In truth our man's parents are full-blooded Iranians who run a corner store in Iran. He himself is $50,000 in debt and has two years left to finish his bachelor's. But the blonde is totally impressed with the Prince of Iran and considers slipping her phone number.
In another part of town, in a stylish restaurant, an Iranian man orders from the menu. The waitress — a good-looking red-hair — finds her customer becoming more significant and wealthier as their conversation progresses.
He tells her that his father helped Bill Gates start Microsoft. He convinces her to quit her job as a waitress and join Microsoft as a sales consultant. The waitress becomes totally excited and tells all her co-workers that she is quitting for a job at Microsoft. He wins the battle and gets to take her out.
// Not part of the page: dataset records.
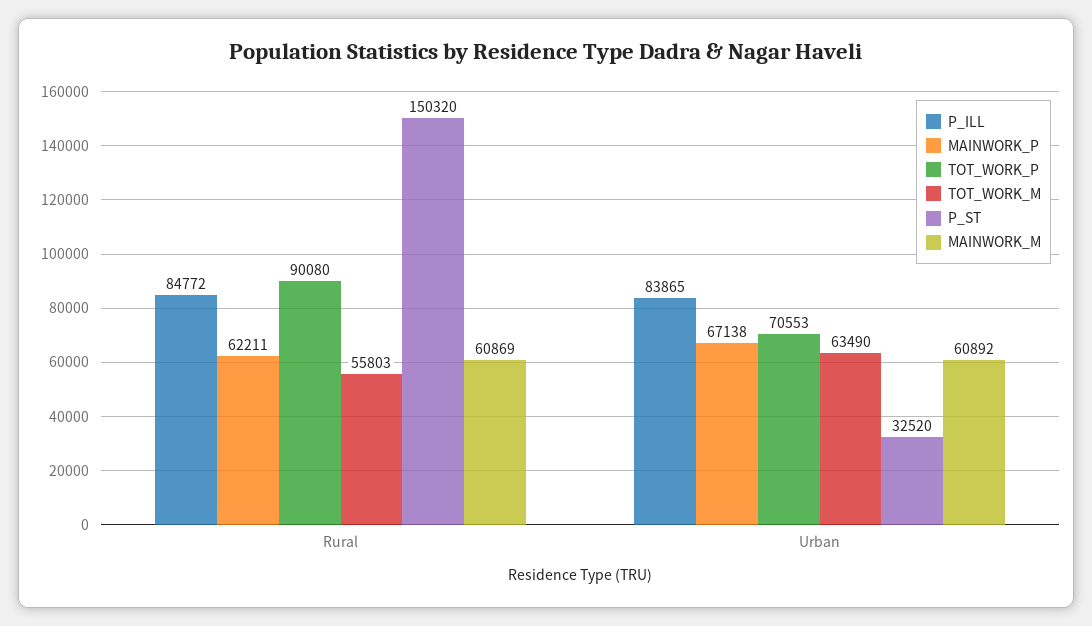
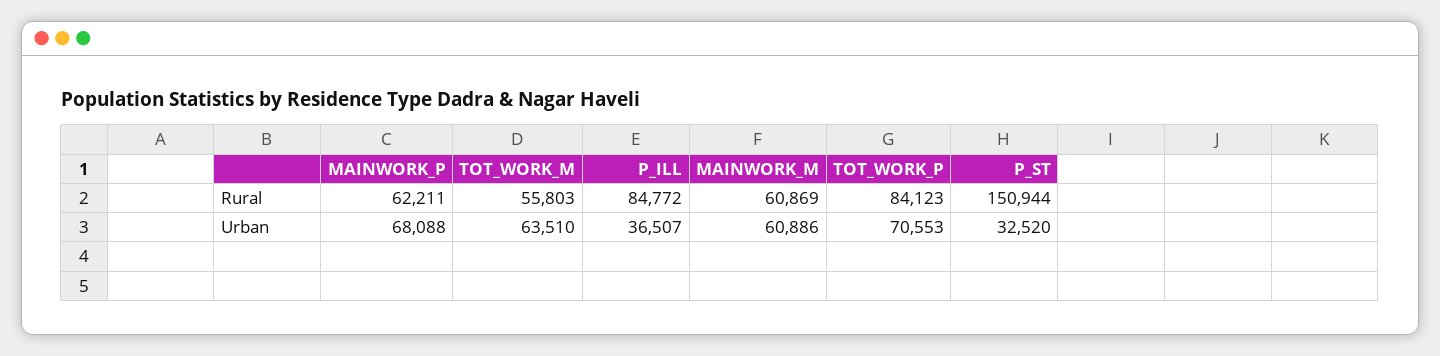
TOT_WORK_P, Rural: 90080 -> 84123
P_ST, Rural: 150320 -> 150944
P_ILL, Urban: 83865 -> 36507
MAINWORK_P, Urban: 67138 -> 68088
TOT_WORK_M, Urban: 63490 -> 63510
MAINWORK_M, Urban: 60892 -> 60886

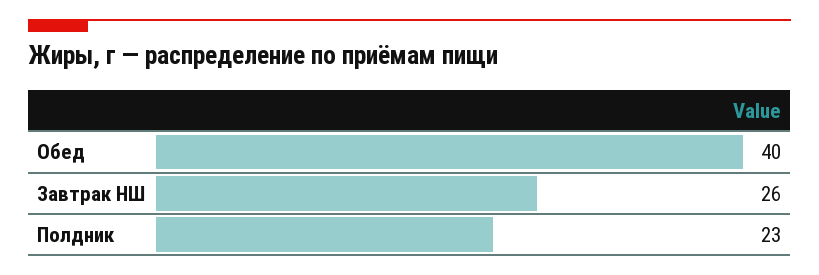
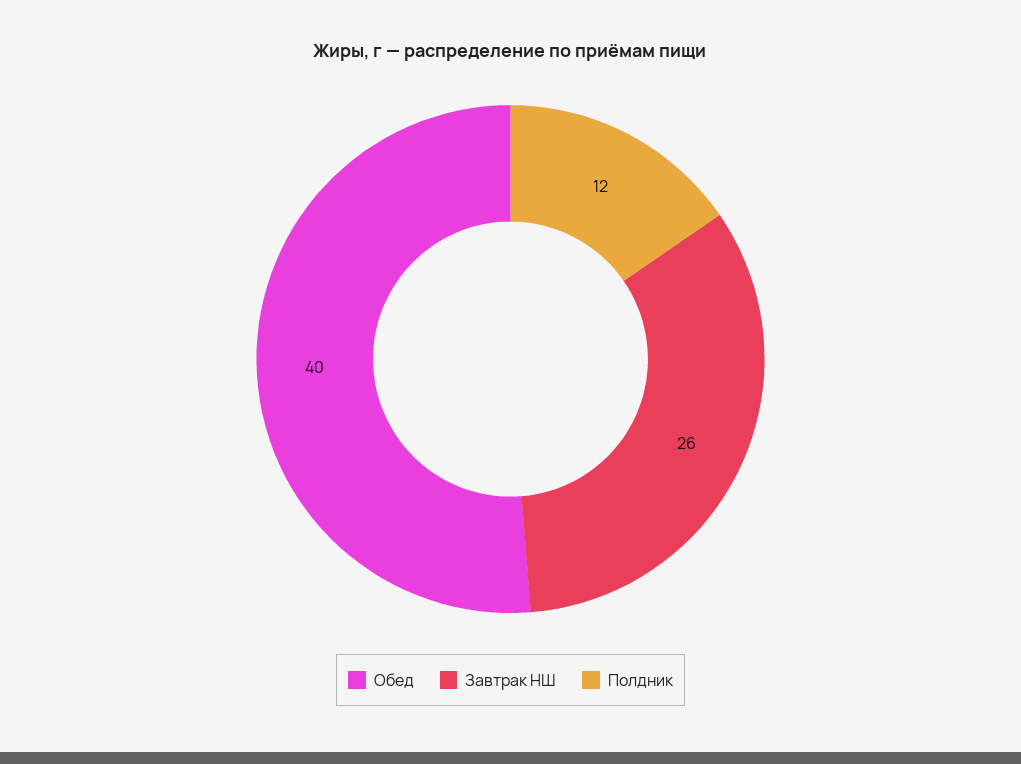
Полдник: 23 -> 12

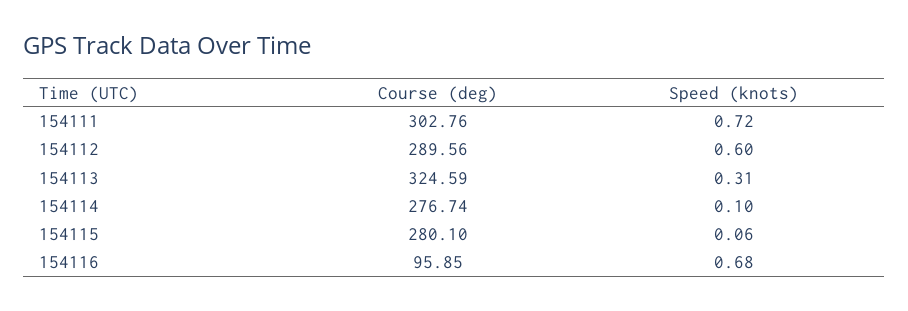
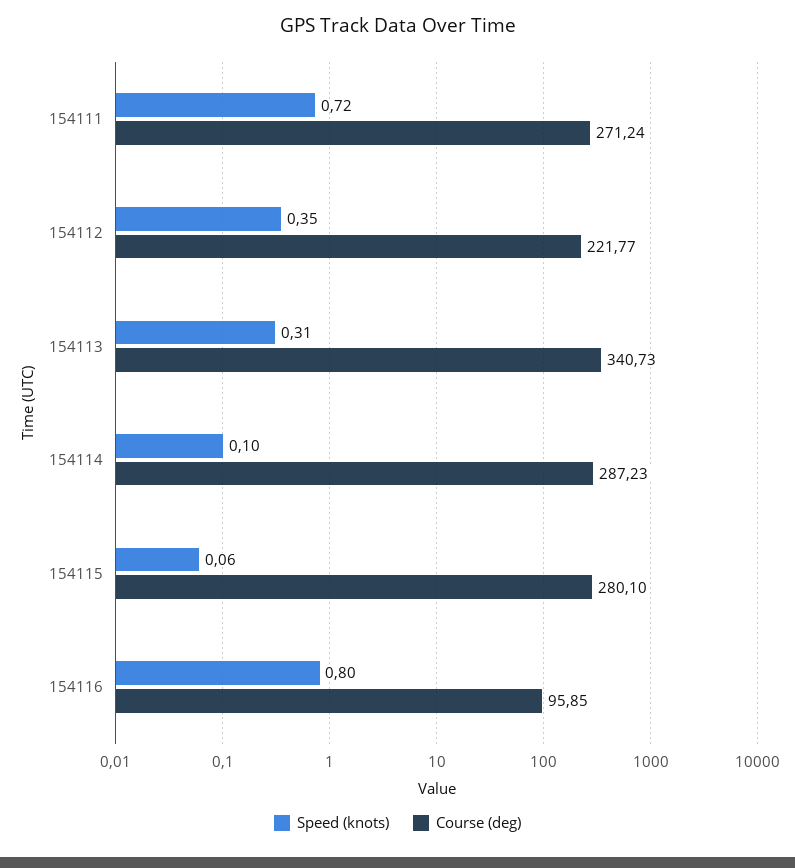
Course (deg), 154111: 302.76 -> 271.24
Course (deg), 154112: 289.56 -> 221.77
Speed (knots), 154112: 0.6 -> 0.35
Course (deg), 154113: 324.59 -> 340.73
Course (deg), 154114: 276.74 -> 287.23
Speed (knots), 154116: 0.68 -> 0.8

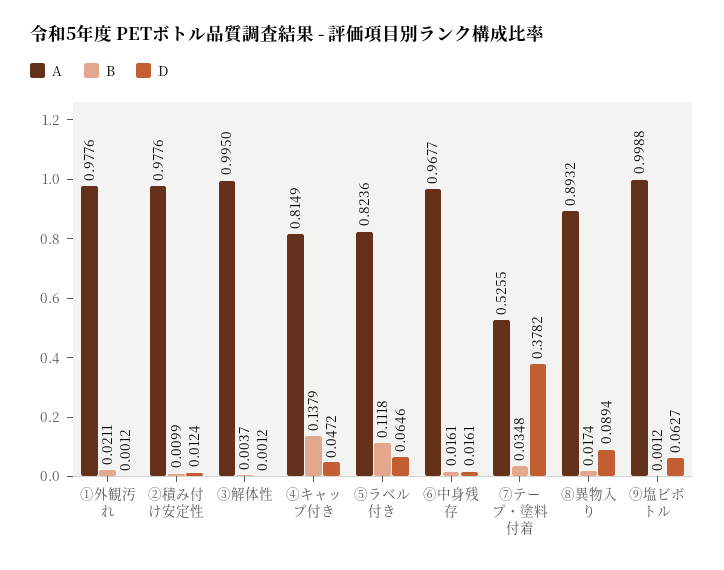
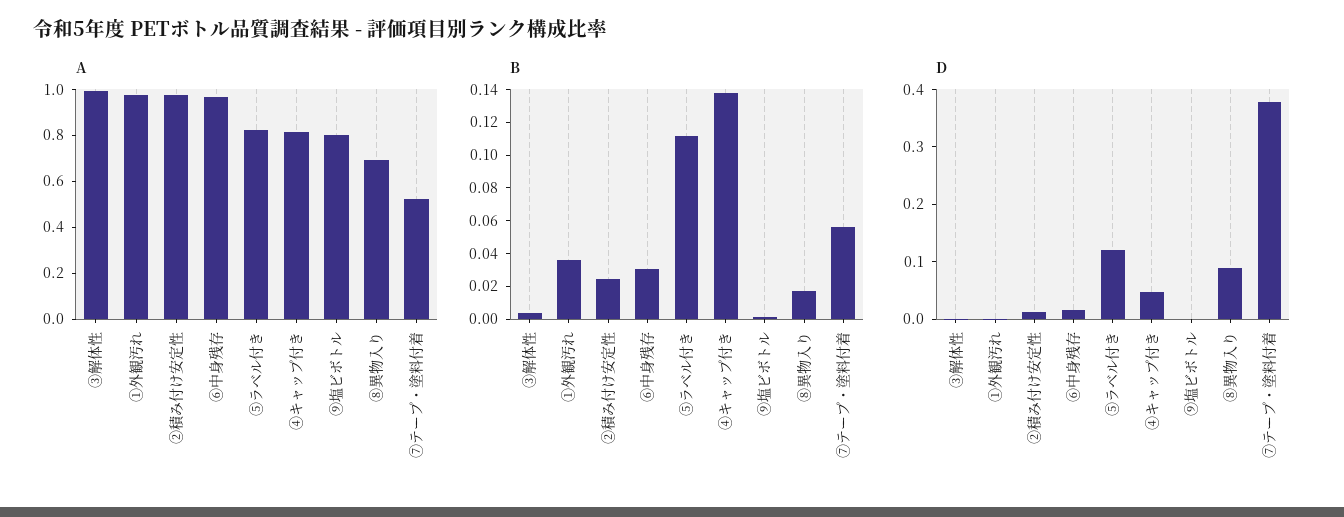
B, ①外観汚れ: 0.0211 -> 0.035
B, ②積み付け安定性: 0.0099 -> 0.025
D, ⑤ラベル付き: 0.0646 -> 0.12
B, ⑥中身残存: 0.0161 -> 0.03
B, ⑦テープ・塗料付着: 0.0348 -> 0.055
A, ⑧異物入り: 0.8932 -> 0.7
A, ⑨塩ビボトル: 0.9988 -> 0.8
D, ⑨塩ビボトル: 0.0627 -> 0

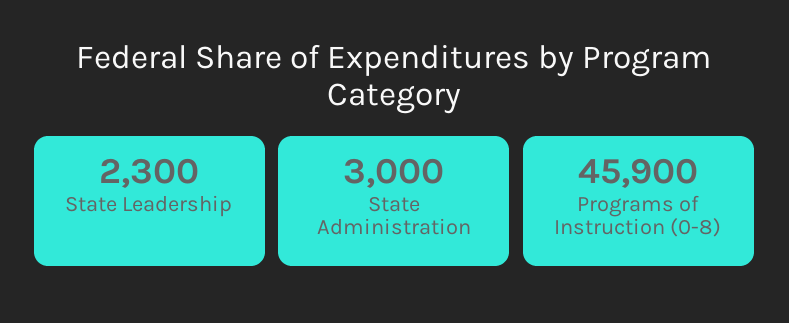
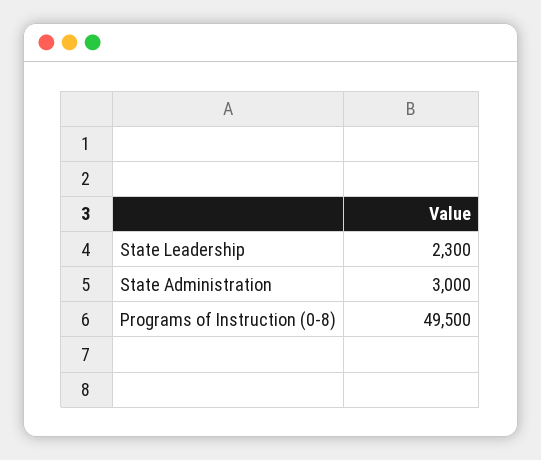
Programs of Instruction (0-8): 45900 -> 49500

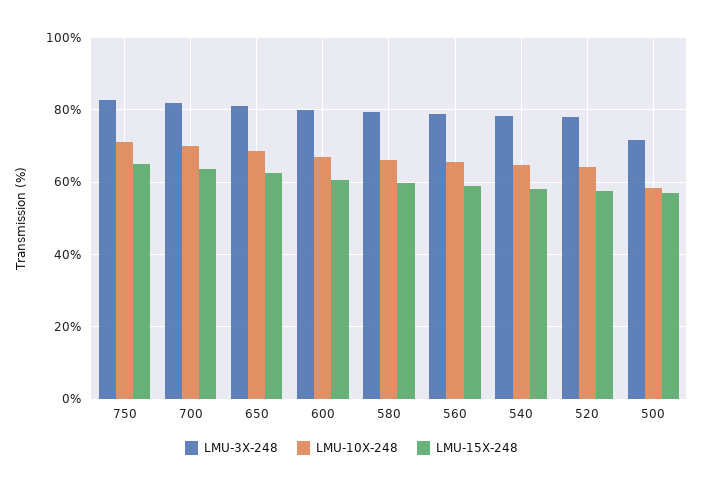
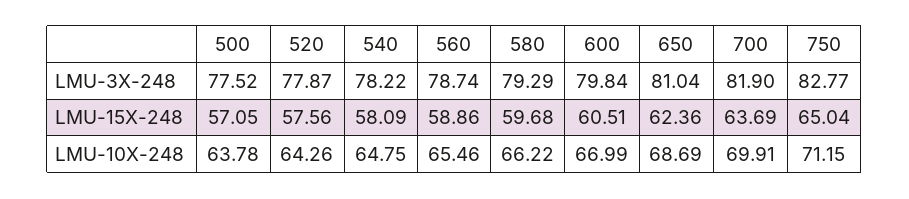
LMU-3X-248, 500: 72 -> 77.52
LMU-10X-248, 500: 58 -> 63.78

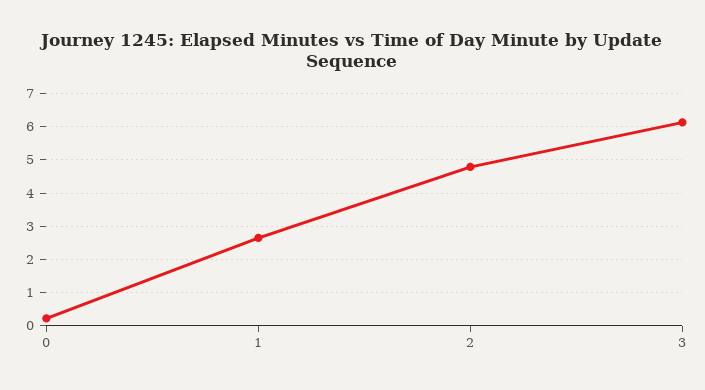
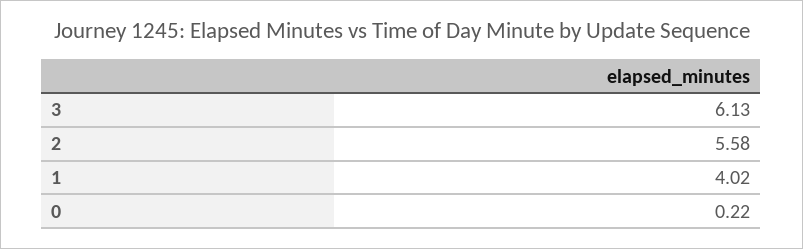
1: 2.6 -> 4.02
2: 4.8 -> 5.58

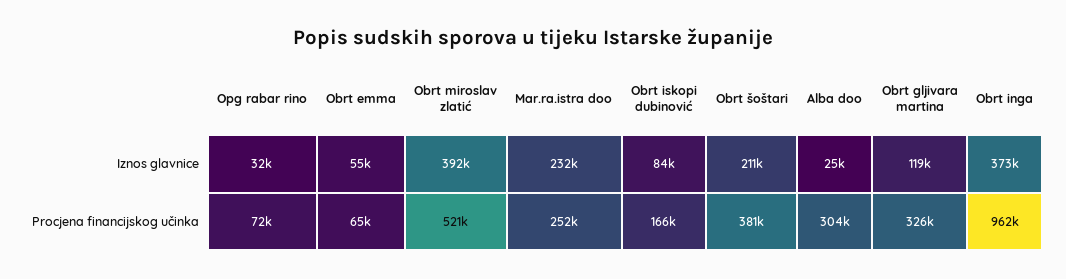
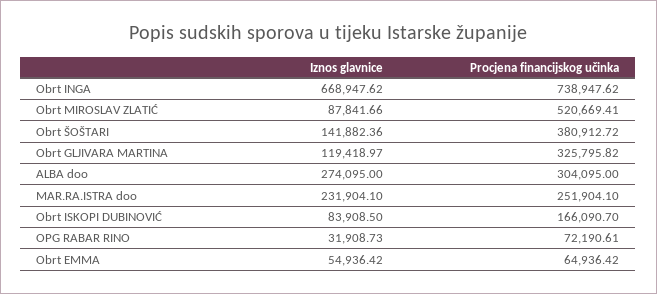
Obrt miroslav zlatić, Iznos glavnice: 392000 -> 87841.66
Obrt šoštari, Iznos glavnice: 211000 -> 141882.36
Alba doo, Iznos glavnice: 25000 -> 274095
Obrt inga, Iznos glavnice: 373000 -> 668947.62
Obrt inga, Procjena financijskog učinka: 962000 -> 738947.62

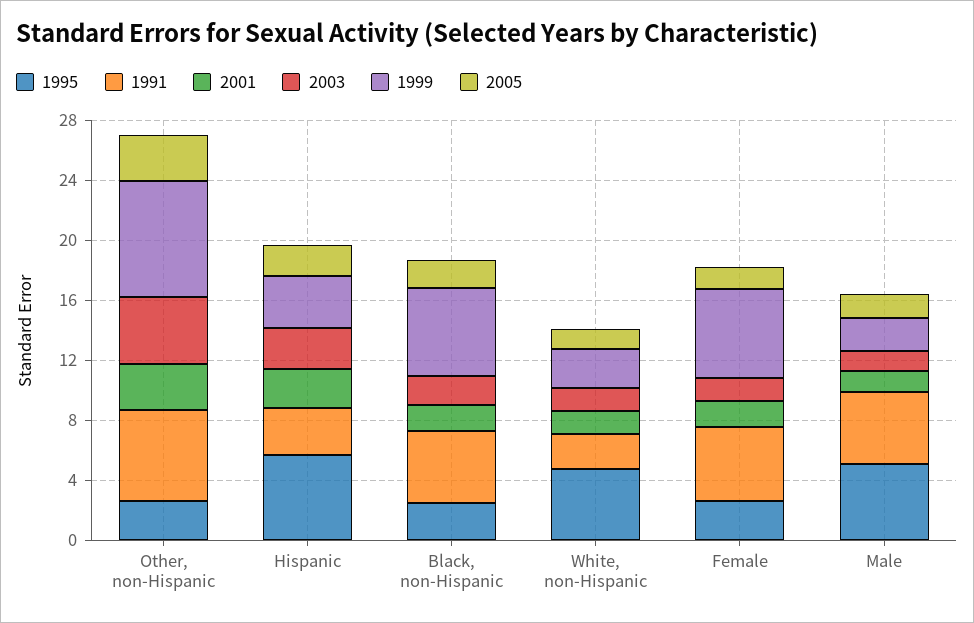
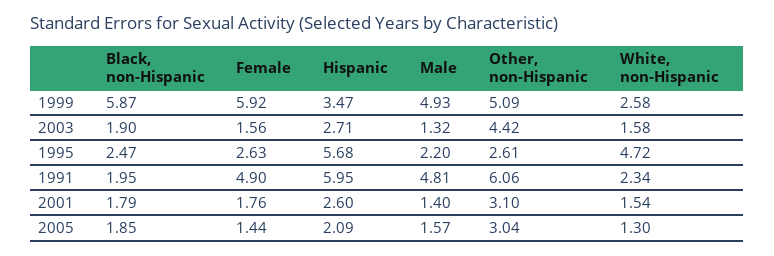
1999, Other, non-Hispanic: 8 -> 5.09
1991, Hispanic: 3 -> 5.95
1991, Black, non-Hispanic: 5 -> 1.95
1995, Male: 5 -> 2.2
1999, Male: 2 -> 4.93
There's also another category in the Iranian male gene pool. These guys have a modest income. They reside in small apartments in order to have enough money at the end of the month to make payments on a fancy car — the one used on weekends.
Driving from club to club, you will witness nothing less than a new Mercedes Benz driven by an Iranian man wearing a sharp Versace suit. At the end of the night, he will make his way back to the shoe-box apartment. But he's been unlucky. Tonight he's home with his friend Amir, Jamshid or Hamid instead of Holly, Jennifer or Tiffany.
To me, these Iranians represent the true weekend millionaires and they must be praised for being able to fool Americans so well.
It is Saturday night and I refuse to be a weekend millionaire because I do not need to. My father is the Beverly Hills fashion designer, Bijan, and my cousin is the famous tennis player, Andre Agassi, who is also my client at Merryl Lynch where I am the president.